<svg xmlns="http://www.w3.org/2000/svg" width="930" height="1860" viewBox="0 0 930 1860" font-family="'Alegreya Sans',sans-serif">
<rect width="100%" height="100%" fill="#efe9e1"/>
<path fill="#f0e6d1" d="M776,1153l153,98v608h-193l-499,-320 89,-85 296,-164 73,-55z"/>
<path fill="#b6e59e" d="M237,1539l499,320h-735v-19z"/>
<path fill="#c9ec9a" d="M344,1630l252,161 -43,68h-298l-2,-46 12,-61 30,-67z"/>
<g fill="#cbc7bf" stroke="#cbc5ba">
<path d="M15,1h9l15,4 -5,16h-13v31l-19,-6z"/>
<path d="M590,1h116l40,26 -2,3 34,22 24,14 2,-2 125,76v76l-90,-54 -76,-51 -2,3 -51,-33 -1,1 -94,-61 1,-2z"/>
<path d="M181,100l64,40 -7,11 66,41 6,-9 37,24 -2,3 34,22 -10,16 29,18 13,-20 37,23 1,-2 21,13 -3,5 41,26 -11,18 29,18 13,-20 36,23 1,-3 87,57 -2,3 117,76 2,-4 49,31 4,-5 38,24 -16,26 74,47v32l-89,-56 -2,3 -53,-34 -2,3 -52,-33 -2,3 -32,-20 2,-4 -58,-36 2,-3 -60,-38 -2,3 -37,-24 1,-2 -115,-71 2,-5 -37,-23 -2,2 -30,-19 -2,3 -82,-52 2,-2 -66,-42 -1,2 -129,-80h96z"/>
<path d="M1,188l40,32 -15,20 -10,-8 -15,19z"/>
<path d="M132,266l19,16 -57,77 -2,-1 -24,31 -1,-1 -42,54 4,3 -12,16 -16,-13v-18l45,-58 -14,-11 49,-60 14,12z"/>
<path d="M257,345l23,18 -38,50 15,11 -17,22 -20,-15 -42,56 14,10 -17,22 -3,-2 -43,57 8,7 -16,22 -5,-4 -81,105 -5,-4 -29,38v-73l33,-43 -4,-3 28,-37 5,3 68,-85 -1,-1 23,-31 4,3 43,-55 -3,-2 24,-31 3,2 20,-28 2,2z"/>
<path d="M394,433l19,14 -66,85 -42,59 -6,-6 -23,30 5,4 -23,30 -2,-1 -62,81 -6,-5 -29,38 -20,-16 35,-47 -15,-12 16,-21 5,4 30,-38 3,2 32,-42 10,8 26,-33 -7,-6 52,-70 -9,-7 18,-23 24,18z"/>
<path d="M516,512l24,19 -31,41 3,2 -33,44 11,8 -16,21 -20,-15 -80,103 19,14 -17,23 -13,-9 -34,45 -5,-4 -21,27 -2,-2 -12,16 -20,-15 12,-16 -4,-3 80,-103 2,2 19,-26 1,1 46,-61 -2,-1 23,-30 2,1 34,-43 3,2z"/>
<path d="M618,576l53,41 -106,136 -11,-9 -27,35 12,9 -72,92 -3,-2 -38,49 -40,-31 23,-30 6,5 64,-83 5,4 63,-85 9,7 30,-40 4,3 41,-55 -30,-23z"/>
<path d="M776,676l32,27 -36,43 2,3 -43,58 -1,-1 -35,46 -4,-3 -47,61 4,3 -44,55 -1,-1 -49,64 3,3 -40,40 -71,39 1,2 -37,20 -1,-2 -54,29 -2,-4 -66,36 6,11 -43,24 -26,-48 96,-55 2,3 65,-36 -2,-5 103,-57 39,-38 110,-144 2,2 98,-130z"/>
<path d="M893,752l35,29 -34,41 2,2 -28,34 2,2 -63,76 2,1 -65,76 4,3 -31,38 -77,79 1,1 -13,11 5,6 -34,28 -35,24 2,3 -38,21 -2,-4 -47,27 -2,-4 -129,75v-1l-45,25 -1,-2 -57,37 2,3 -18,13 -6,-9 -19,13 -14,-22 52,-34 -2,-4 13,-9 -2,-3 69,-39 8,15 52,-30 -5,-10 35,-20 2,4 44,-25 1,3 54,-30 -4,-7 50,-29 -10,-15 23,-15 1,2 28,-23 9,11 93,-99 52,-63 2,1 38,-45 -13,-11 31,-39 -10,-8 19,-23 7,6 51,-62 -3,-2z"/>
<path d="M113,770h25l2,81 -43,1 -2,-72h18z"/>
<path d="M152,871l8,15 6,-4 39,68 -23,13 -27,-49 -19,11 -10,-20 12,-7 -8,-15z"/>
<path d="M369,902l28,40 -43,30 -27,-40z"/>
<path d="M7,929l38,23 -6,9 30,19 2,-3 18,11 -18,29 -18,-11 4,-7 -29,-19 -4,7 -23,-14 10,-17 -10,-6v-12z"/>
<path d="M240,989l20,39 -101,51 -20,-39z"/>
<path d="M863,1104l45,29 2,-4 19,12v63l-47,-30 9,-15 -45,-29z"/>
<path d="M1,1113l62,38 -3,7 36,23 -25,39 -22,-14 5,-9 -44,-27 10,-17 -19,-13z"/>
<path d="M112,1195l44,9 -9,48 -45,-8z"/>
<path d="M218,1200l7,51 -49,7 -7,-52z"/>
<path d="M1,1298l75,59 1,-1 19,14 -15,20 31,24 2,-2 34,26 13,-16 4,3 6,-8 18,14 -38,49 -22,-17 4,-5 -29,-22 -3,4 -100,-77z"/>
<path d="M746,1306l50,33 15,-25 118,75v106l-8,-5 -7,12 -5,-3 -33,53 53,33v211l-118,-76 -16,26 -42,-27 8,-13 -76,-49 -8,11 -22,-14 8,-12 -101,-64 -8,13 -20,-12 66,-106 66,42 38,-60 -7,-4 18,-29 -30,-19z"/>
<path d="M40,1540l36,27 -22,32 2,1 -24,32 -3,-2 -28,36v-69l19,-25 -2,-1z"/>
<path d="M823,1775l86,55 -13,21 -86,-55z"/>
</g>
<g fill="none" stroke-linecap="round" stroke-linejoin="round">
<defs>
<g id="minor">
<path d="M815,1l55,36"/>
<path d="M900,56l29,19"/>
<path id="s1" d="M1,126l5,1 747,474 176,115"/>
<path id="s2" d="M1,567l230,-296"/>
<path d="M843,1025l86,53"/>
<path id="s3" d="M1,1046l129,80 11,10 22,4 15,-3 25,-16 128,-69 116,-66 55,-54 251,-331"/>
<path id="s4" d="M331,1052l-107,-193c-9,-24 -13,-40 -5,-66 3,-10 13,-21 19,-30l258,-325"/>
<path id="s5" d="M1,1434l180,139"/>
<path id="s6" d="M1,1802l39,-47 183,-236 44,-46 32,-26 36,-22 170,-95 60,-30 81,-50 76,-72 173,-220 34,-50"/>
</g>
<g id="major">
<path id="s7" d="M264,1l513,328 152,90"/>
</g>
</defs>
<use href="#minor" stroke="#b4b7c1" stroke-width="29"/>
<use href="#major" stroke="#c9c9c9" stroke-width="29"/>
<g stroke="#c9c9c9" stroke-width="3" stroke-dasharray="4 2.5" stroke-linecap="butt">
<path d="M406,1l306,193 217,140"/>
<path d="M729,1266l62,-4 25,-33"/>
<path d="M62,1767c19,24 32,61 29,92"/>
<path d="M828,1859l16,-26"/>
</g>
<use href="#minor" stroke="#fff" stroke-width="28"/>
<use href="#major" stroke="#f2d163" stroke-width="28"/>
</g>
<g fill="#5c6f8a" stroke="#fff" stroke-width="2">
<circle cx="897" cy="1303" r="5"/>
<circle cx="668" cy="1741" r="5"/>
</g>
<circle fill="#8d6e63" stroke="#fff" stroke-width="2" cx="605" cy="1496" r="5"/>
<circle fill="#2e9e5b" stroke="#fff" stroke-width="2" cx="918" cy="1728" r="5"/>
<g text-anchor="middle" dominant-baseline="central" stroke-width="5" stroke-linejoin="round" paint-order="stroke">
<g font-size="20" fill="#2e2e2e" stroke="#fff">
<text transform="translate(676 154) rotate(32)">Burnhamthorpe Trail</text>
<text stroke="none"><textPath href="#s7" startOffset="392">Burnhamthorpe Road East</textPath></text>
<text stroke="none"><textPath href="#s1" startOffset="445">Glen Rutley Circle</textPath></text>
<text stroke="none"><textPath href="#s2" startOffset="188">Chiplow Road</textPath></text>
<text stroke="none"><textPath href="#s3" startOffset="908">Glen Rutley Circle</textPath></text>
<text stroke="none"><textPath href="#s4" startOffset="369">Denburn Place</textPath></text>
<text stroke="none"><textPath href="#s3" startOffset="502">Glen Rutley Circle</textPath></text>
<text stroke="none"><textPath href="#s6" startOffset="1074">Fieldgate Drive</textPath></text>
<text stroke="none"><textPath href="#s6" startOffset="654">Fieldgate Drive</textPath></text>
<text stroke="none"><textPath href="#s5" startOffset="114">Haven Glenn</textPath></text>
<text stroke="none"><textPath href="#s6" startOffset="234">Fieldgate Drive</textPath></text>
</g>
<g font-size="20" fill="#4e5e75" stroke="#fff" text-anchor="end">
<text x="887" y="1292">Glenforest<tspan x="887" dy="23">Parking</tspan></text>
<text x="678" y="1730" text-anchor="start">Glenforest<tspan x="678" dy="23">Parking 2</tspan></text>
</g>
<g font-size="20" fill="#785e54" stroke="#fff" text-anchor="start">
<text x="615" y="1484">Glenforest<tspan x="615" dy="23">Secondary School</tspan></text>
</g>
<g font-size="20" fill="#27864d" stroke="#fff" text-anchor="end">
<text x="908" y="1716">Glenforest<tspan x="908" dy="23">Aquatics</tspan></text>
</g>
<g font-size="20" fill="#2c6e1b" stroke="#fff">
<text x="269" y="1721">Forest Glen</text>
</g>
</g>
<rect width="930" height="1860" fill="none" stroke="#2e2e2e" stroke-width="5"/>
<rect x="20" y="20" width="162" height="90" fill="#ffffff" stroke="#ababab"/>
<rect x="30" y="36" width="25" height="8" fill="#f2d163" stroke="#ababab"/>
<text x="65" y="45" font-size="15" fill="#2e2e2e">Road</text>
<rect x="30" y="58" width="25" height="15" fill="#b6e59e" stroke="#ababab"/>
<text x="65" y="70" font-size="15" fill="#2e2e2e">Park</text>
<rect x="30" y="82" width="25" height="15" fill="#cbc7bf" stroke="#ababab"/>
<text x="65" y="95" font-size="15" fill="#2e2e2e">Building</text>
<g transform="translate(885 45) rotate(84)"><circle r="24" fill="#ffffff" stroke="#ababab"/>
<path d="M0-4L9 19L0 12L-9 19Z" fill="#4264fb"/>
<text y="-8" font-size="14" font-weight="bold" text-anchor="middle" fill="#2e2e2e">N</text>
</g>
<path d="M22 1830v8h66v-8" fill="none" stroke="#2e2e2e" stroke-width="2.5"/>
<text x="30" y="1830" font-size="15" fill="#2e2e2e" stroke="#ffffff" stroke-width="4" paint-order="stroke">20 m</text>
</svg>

.....

- [Exercise] What lines of the listing contain the word "middle"? Copy them all.

- [Answer box]
<g text-anchor="middle" dominant-baseline="central" stroke-width="5" stroke-linejoin="round" paint-order="stroke">
<text y="-8" font-size="14" font-weight="bold" text-anchor="middle" fill="#2e2e2e">N</text>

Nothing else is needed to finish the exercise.